Question

A square loop of wire carrying current $I$ is lying in the plane of paper as shown in figure. The magnetic field is present in the region as shown. The loop will tend to rotate: (Take length of the side of the square as $l$ and assume $PQ$ is along $+x$ axis and $RS$ is along $+y$ axis)

• A. about $PQ$ with $KL$ coming out of the page , with the net torque $IB{l}^2\hat{i}$.
• B. about $PQ$ with $KL$ coming out of the page , with the net torque $IB{l}^2\hat{j}$.
• C. about $RS$ with $MK$ coming out of the page , with the net torque $IB{l}^2\hat{j}$.
• D. about $RS$ with $MK$ going into the page , with the net torque $IB{l}^2\hat{i}$.

Answer 1

The correct option is A about $PQ$ with $KL$ coming out of the page , with the net torque $IB{l}^2\hat{i}$.


Force on a current carrying wire of length $l$ is, $$\overrightarrow{F}=I(\overrightarrow{l}\times \overrightarrow{B})$$$\Rightarrow \overrightarrow{F_{MK}}=0$, since current in $MK$ is along $\overrightarrow{B}.$

$\Rightarrow \overrightarrow{F_{LN}}=0$, since current in $LN$ is opposite to $\overrightarrow{B}.$

$\Rightarrow \overrightarrow{F_{KL}}=I(l\hat{i}\times B\hat{j})=IBl\hat{k}$

$\Rightarrow \overrightarrow{F_{MN}}=I\left[l\right(-\hat{i})\times B\hat{j}]=IBl(-\hat{k})$

The line of action is not the same for the two forces.

Hence, the loop will rotate about $PQ$ with $KL$ coming out of the page.

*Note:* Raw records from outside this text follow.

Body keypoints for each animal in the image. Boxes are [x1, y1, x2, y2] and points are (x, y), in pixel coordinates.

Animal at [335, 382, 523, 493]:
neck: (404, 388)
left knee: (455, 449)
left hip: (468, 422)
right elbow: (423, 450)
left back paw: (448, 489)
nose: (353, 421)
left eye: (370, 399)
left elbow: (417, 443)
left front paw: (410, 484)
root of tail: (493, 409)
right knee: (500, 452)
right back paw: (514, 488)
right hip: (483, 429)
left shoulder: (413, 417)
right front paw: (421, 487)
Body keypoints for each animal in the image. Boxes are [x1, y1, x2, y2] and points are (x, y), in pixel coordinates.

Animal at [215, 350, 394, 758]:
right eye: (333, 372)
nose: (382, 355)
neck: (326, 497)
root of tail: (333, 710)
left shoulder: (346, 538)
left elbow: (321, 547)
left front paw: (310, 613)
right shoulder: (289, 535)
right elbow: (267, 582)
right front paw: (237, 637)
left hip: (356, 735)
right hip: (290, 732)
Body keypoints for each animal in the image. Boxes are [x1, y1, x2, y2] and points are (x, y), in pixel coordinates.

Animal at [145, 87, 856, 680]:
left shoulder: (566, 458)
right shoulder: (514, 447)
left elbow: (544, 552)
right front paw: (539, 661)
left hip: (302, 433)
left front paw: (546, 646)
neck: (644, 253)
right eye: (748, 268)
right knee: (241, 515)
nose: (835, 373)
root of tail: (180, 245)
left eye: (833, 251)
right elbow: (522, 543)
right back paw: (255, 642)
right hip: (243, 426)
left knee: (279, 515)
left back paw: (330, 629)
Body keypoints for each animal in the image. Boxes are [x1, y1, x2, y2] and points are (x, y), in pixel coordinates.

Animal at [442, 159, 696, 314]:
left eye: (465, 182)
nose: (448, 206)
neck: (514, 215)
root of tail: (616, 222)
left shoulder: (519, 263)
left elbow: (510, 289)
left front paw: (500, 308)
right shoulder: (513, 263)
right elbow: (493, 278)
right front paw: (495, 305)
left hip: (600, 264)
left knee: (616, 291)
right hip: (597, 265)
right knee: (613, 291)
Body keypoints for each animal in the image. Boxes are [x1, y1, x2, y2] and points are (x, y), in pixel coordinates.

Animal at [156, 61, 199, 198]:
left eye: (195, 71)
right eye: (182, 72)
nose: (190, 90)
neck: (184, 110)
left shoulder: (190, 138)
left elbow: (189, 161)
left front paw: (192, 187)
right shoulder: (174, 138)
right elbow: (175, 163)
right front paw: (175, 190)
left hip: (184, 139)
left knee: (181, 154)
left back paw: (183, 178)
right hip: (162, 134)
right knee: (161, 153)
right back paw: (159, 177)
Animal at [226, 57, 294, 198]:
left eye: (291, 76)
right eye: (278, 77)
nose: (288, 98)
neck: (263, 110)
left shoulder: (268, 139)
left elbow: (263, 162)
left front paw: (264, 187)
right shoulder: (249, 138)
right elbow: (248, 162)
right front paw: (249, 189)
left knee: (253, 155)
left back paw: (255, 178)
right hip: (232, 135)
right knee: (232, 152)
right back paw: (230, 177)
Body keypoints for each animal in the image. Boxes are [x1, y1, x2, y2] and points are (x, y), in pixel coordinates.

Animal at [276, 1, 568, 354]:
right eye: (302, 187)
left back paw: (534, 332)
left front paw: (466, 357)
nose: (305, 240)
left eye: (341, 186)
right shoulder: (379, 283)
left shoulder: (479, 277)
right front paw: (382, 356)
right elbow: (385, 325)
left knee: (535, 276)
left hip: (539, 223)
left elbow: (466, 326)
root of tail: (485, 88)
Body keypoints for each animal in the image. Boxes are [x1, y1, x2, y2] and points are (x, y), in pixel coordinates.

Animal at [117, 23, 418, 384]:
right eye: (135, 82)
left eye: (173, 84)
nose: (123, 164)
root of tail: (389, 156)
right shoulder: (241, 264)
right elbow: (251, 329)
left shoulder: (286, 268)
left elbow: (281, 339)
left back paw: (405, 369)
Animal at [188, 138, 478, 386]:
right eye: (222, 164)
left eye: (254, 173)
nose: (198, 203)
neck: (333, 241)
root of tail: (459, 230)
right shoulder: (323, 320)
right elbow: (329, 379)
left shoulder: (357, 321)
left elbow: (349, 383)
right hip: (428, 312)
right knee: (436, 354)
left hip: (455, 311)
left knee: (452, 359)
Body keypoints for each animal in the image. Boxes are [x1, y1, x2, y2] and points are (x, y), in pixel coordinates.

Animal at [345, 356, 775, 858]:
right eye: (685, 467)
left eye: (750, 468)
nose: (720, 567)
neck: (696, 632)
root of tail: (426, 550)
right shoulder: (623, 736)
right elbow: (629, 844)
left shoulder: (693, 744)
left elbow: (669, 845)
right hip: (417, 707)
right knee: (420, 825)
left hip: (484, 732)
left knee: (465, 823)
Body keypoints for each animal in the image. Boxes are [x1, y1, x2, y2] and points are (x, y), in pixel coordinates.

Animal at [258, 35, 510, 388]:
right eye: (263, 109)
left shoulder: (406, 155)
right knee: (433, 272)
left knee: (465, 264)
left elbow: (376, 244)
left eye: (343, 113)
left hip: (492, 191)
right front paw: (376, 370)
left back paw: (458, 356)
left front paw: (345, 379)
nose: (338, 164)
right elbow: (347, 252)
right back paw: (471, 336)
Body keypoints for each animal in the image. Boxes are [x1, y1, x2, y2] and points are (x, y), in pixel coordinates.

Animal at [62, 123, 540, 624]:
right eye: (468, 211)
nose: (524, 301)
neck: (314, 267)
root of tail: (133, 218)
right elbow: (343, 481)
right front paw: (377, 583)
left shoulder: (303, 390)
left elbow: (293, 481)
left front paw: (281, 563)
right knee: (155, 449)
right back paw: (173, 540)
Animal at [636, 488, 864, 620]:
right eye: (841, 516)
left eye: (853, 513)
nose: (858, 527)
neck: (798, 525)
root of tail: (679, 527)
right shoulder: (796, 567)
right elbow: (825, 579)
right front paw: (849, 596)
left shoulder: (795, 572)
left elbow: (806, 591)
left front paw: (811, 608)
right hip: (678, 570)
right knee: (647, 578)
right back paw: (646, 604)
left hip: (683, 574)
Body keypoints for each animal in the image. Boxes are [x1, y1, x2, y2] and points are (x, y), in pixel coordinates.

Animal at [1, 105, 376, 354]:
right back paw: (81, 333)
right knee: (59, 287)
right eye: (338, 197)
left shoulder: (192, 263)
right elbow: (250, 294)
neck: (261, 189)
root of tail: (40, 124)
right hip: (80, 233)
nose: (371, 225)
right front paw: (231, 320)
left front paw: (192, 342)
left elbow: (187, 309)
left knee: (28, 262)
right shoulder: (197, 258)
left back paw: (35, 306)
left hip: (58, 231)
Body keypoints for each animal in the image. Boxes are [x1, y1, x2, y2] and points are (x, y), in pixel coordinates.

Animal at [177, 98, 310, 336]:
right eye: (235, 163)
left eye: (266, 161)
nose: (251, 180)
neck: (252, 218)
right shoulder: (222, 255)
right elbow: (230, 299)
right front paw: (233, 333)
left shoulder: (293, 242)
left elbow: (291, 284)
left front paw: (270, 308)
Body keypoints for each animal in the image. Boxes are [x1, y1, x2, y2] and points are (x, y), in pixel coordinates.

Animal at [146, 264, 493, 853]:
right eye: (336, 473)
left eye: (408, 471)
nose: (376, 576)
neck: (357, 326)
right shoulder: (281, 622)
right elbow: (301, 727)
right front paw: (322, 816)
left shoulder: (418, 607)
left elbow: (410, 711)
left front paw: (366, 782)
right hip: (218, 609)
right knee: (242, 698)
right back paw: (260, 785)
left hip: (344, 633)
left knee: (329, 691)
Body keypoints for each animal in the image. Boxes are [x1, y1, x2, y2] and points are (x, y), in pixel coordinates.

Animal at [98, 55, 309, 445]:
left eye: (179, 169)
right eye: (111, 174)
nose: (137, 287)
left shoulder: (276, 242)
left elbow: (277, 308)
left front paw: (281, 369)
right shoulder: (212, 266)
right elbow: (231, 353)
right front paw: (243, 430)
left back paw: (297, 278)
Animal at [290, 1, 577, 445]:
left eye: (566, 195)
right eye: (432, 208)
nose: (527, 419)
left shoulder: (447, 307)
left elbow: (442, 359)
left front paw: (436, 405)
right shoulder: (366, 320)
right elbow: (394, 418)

So, the net torque about $PQ$,

${\overrightarrow{\tau }}_{net}=\frac{l\hat{j}}{2}\times \overrightarrow{F_{KL}}+\frac{l\widehat{(}-j)}{2}\times \overrightarrow{F_{MN}}$

$\Rightarrow {\tau }_{net}=IB{l}^2\hat{i}$

Hence, option (a) is the correct answer.

Why this question? To teach the concept that, for a closed rectangular current carrying loop, the net force is zero, but the net torque is not zero.